If we focus it that narrowly, then there shouldn't be any weird made-up-rights paradoxes. Indeed, it almost could get sucked in to plain libel laws, except being a weird case where the regulated statements happen to be true rather than false, but are otherwise treated as being similarly harmful.

And really, that's going to be enough. It's going to address the problem sufficiently, and also even speech regulation is hard enough for people to swallow, that there will (and should be!!) plenty of opposition to even going that far.

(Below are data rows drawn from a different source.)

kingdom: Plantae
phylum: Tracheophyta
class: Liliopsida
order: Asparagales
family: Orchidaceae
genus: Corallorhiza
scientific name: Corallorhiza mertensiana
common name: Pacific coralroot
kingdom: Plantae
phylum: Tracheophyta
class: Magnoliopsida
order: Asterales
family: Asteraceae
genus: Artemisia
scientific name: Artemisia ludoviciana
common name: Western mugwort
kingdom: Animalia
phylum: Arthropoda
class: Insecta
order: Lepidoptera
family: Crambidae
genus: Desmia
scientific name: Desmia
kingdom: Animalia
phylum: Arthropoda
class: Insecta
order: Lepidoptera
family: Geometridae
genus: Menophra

This battle plan is quite ambitious enough!

Comment Re:value scales with screen size (Score 1) 347

Ooo! How about if I only have to pay $25,000 for a Ferari if I promise to only drive it on shitty roads?

Say I'm a car salesman. I just want to sell you a car and get as much profit as I possibly can. I don't care about promises you make about roads (whatever!), but I'm happy to hear you talk about the shittiness or awesomeness of your roads, in the hopes that it reveals information about you to me, so I know how much money you feel like spending.

Suppose I know that you only have shitty roads to drive on. Would you pay over $25k for a car to drive on them? (Depending on what you mean by "shitty" I might even wonder if you would pay over $2500 for a car.) I would make a relatively cheap car and offer it at a price where I think you might bite. I know that if I offer you a Ferrari for $70k you're going to chuckle and keep walking, to my competitor who makes cars more suitable for your road situation.

Yet, there are other suckers who spend more money on their roads, so not only might they be willing to buy more expensive cars, they've shown they have more money to burn, by spending so much on those roads. That's who my Ferrari brand name is for. No, they're not walking out of my store, having paid only $25k. I am going to soak those chumps.

(Now that we're done talking about Market Segmentation 101, can someone help me find where I enter screen size into couchpotato's preferences? And will entering a higher number hit my block accounts harder?)